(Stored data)
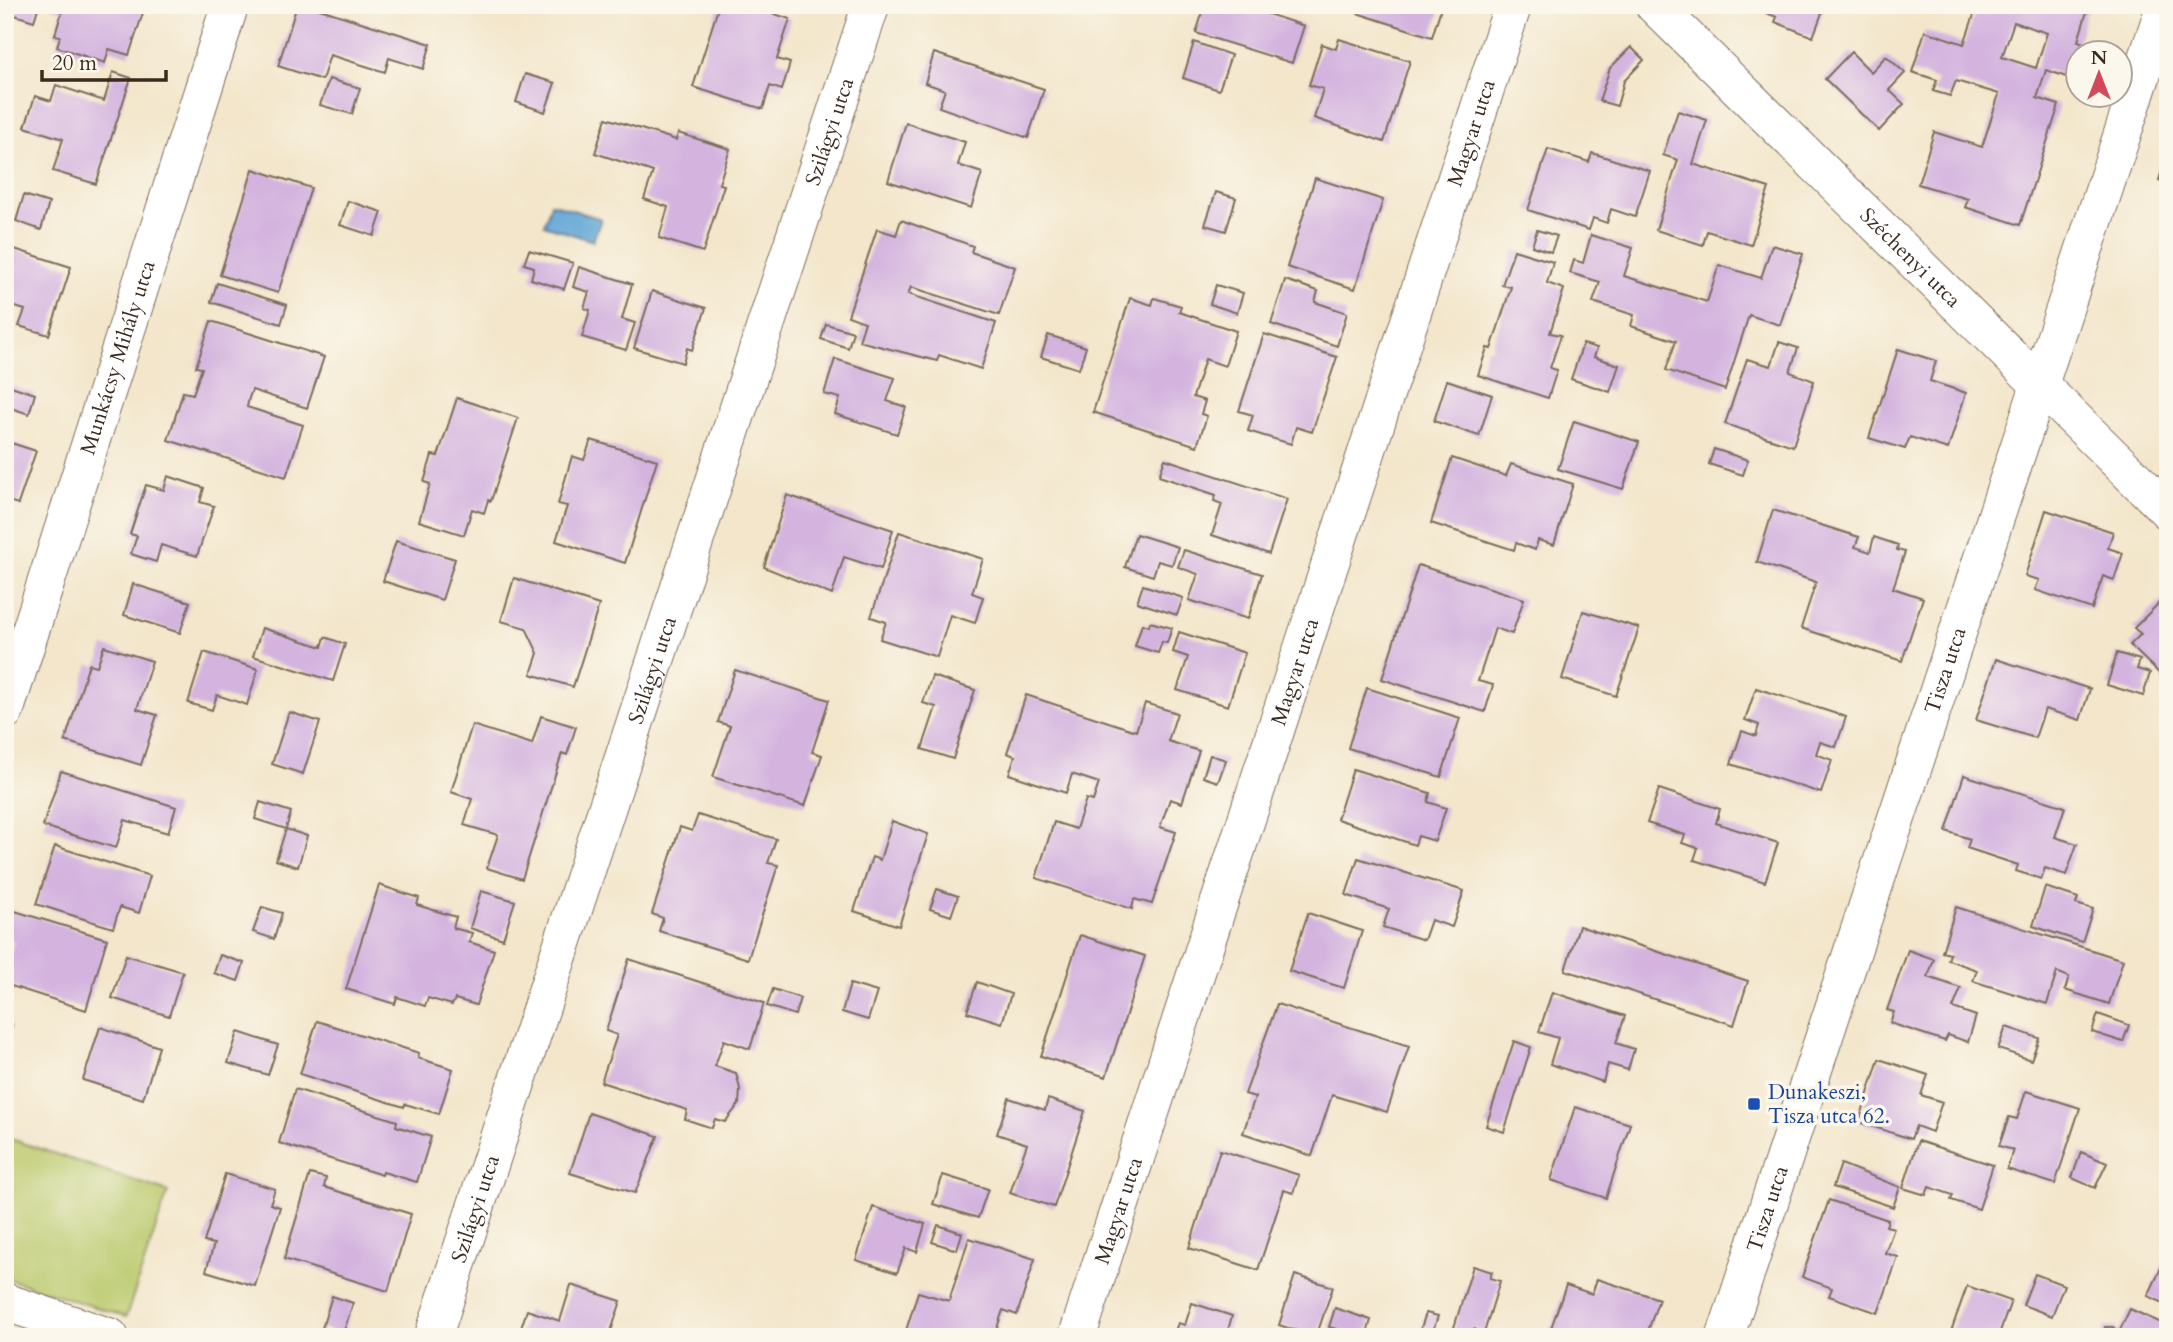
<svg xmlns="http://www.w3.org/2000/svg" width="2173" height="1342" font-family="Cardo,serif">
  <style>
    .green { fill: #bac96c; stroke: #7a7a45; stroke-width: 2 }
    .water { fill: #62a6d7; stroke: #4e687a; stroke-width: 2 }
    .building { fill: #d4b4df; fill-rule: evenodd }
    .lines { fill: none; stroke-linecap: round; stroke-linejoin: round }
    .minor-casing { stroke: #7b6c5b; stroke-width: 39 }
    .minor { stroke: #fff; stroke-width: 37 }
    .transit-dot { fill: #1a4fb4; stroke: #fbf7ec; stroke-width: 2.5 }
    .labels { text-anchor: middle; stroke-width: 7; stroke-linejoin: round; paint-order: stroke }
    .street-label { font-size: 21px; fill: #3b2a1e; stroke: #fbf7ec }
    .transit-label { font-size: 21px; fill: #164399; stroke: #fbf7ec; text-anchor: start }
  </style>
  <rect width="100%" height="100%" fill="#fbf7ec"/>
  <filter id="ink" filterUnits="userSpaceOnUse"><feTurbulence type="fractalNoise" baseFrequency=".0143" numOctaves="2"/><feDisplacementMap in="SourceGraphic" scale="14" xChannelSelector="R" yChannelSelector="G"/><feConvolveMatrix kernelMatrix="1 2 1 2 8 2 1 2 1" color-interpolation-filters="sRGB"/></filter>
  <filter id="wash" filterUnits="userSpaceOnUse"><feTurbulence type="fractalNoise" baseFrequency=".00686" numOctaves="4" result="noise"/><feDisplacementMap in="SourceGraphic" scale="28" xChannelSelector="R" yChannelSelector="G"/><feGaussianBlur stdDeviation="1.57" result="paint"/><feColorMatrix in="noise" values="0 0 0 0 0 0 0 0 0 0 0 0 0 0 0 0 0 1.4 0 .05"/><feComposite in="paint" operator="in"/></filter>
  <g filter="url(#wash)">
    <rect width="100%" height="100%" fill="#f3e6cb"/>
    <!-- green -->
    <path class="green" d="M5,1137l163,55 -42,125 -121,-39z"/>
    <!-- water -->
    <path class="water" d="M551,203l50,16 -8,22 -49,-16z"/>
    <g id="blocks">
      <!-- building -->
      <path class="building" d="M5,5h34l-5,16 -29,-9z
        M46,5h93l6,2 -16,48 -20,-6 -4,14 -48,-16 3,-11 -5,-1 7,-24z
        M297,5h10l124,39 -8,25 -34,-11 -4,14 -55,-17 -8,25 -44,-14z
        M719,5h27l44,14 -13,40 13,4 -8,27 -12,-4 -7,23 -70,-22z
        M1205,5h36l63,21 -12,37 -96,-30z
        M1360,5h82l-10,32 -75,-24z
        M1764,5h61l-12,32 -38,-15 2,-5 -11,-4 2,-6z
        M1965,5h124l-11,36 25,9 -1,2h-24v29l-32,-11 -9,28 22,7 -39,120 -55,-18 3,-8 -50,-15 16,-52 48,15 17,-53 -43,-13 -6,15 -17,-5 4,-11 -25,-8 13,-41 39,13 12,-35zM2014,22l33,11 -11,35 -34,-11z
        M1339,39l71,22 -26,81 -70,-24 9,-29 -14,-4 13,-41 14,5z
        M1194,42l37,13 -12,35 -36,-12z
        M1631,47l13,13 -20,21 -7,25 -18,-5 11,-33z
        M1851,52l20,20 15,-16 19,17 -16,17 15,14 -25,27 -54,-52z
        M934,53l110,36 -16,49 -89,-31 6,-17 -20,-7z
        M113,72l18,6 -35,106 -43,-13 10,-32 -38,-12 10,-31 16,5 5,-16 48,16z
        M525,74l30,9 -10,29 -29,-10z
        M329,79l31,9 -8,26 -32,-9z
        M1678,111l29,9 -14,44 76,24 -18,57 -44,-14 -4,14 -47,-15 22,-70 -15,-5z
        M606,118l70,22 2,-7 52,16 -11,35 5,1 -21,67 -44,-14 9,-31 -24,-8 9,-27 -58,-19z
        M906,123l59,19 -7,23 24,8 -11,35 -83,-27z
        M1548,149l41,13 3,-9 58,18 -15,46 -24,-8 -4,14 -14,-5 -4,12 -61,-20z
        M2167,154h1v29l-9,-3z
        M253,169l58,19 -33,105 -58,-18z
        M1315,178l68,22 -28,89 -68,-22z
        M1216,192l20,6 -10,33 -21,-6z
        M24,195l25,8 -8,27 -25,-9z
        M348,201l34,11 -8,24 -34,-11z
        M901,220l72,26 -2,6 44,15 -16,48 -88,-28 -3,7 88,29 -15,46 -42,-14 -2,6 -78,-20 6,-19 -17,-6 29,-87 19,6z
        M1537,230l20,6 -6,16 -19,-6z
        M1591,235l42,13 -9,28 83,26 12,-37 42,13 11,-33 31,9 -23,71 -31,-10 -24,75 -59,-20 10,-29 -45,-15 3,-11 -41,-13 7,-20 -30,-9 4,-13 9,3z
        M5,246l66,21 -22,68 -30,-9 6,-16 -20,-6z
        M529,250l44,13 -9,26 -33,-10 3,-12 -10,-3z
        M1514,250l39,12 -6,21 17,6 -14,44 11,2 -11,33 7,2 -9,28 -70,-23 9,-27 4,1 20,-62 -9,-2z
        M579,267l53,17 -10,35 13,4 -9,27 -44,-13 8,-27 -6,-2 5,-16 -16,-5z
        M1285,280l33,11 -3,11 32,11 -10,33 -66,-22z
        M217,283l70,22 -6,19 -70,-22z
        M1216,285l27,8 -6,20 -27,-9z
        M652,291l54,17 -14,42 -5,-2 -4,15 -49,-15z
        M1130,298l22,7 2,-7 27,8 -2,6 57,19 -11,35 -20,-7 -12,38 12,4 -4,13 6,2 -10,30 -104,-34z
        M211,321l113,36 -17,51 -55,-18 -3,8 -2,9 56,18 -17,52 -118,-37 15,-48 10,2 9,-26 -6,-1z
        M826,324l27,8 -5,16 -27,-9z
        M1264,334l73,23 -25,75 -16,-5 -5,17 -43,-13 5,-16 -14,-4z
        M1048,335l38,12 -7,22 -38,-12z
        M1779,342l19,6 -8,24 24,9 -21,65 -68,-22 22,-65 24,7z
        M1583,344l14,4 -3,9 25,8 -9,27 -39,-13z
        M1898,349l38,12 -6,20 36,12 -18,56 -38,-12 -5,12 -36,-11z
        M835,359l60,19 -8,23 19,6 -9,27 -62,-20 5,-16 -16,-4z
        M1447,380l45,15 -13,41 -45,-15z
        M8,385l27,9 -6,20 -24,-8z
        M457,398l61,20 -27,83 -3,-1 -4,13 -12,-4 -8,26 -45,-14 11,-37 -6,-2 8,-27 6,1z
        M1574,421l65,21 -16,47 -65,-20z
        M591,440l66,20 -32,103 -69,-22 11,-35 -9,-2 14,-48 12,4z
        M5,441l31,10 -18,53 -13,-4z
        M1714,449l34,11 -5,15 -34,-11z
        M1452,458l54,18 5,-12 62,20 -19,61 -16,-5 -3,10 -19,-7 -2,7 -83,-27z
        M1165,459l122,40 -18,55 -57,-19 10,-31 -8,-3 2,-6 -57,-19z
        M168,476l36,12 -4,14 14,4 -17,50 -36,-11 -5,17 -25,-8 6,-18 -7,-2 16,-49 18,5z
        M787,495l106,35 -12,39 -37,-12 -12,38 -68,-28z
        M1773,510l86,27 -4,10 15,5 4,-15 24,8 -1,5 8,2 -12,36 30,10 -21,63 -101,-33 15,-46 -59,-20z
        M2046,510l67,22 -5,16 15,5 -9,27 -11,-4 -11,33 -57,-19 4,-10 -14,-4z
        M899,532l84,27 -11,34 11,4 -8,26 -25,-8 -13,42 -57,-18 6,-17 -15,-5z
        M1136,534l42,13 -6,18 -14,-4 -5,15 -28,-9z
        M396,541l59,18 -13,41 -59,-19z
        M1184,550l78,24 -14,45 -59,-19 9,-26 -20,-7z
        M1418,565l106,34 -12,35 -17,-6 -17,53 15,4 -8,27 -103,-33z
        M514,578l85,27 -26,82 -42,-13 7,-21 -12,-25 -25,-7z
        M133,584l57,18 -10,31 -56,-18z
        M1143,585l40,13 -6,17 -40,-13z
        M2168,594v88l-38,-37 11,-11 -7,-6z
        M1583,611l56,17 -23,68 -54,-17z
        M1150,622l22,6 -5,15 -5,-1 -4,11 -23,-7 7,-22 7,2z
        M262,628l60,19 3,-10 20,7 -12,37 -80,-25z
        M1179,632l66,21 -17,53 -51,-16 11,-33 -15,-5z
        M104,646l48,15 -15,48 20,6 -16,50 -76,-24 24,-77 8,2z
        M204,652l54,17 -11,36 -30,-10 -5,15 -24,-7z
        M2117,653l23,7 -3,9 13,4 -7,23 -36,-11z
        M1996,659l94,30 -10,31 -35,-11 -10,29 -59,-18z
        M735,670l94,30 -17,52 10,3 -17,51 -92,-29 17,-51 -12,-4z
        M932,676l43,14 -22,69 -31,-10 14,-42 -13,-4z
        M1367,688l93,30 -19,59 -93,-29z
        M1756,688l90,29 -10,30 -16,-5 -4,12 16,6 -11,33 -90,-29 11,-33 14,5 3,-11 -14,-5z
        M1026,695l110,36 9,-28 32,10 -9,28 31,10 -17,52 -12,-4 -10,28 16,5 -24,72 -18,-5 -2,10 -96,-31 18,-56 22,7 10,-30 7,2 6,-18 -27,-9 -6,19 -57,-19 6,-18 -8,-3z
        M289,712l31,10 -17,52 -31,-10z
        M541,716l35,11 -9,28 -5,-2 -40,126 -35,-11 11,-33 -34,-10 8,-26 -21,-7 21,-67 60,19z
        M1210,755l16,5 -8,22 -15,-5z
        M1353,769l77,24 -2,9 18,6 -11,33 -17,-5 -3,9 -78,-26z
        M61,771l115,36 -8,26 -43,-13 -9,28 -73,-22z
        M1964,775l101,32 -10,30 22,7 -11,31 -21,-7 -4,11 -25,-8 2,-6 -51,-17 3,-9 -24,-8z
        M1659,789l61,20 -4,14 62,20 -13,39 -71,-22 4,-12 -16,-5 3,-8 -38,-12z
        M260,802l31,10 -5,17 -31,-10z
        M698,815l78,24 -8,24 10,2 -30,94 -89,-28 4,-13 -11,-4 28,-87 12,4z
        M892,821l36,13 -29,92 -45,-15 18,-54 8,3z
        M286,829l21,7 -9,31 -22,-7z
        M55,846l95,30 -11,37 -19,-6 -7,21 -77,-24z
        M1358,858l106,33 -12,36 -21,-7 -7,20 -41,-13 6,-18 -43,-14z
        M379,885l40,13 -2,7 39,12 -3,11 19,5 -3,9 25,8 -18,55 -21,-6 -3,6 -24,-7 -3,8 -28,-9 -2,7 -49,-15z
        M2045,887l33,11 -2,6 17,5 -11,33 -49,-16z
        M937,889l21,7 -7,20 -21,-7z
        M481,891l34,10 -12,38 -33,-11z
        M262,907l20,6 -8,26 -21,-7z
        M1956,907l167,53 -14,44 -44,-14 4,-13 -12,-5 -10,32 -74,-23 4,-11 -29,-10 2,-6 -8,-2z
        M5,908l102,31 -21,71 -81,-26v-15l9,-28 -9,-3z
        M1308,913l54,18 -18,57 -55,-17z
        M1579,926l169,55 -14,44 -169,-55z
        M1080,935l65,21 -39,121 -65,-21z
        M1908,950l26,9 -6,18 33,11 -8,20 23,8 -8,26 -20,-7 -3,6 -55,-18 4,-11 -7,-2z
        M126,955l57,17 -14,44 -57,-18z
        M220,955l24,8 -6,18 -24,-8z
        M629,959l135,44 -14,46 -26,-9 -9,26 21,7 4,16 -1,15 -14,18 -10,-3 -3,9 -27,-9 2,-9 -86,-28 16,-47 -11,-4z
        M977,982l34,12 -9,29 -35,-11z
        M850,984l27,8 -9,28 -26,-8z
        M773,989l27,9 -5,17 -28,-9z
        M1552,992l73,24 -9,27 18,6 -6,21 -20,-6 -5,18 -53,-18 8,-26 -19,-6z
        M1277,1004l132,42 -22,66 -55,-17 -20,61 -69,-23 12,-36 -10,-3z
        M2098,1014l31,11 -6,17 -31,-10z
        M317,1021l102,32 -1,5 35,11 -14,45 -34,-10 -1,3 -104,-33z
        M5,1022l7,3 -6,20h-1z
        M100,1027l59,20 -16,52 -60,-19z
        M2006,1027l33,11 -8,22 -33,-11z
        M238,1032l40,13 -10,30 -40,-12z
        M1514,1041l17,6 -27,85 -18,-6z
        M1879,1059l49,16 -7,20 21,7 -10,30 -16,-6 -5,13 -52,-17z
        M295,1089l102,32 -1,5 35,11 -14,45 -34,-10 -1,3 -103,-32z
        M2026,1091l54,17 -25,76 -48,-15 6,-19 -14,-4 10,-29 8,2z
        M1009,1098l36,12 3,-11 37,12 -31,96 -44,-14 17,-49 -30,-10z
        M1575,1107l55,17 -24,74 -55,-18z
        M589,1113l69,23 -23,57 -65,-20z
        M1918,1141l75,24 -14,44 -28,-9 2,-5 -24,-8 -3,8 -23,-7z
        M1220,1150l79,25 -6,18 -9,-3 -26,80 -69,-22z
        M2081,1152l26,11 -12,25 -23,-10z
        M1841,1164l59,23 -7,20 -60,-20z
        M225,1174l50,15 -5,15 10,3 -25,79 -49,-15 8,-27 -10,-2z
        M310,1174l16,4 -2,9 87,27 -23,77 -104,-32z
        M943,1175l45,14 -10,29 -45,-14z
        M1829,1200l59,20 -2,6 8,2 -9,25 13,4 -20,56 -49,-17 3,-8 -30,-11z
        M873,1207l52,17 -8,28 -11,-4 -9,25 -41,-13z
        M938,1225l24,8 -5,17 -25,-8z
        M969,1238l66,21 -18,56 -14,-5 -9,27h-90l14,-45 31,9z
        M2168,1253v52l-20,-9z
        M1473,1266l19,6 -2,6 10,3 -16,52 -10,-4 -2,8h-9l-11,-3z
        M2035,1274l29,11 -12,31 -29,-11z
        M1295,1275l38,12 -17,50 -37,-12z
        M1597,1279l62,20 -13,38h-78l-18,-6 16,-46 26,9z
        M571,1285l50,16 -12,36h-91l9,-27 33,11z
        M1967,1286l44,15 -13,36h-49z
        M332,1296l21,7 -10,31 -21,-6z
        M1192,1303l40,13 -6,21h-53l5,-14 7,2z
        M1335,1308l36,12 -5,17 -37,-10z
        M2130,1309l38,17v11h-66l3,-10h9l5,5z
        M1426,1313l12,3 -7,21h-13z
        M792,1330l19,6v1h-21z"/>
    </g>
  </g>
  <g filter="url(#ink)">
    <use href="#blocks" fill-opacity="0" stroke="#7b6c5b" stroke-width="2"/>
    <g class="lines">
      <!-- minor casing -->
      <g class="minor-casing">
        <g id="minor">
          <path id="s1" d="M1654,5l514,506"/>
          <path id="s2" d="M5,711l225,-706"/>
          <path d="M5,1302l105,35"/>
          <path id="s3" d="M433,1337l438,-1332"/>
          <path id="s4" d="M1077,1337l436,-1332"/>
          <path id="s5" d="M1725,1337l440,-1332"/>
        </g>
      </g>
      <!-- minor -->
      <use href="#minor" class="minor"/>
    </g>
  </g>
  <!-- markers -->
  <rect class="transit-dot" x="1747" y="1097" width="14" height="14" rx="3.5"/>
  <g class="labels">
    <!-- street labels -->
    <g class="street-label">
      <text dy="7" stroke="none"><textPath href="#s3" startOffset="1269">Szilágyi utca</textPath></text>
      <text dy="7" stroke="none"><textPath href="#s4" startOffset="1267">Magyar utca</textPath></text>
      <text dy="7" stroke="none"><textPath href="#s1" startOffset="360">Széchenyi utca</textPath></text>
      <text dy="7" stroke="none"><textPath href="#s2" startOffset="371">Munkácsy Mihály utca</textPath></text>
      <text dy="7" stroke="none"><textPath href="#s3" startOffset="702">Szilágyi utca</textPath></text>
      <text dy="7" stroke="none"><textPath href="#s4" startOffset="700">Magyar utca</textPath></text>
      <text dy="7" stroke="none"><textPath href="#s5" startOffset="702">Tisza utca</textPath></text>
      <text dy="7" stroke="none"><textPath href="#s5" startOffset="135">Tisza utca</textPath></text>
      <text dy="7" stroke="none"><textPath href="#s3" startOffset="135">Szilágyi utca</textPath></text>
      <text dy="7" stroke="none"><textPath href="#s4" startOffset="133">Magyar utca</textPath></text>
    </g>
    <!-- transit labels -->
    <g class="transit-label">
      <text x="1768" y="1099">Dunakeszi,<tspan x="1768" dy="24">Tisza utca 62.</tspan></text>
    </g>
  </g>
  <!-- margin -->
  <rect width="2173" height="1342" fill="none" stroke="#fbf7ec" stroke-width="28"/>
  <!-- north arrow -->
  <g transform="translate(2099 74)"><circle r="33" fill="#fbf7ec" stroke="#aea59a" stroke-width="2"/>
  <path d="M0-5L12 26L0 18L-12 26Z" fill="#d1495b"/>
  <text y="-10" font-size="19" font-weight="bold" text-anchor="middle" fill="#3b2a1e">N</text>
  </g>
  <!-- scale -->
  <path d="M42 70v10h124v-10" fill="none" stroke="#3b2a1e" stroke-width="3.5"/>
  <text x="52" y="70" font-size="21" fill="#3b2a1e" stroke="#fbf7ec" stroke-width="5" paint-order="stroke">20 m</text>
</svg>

● **Assigned task**: Using only the entries above, output the line with "0 0 0 0 1.4", the line with "M46,5h93l6,2 -16,48 -20,-6", and all lines between them, exactly as they stand.

● **Exercise solution**:
  <filter id="wash" filterUnits="userSpaceOnUse"><feTurbulence type="fractalNoise" baseFrequency=".00686" numOctaves="4" result="noise"/><feDisplacementMap in="SourceGraphic" scale="28" xChannelSelector="R" yChannelSelector="G"/><feGaussianBlur stdDeviation="1.57" result="paint"/><feColorMatrix in="noise" values="0 0 0 0 0 0 0 0 0 0 0 0 0 0 0 0 0 1.4 0 .05"/><feComposite in="paint" operator="in"/></filter>
  <g filter="url(#wash)">
    <rect width="100%" height="100%" fill="#f3e6cb"/>
    <!-- green -->
    <path class="green" d="M5,1137l163,55 -42,125 -121,-39z"/>
    <!-- water -->
    <path class="water" d="M551,203l50,16 -8,22 -49,-16z"/>
    <g id="blocks">
      <!-- building -->
      <path class="building" d="M5,5h34l-5,16 -29,-9z
        M46,5h93l6,2 -16,48 -20,-6 -4,14 -48,-16 3,-11 -5,-1 7,-24z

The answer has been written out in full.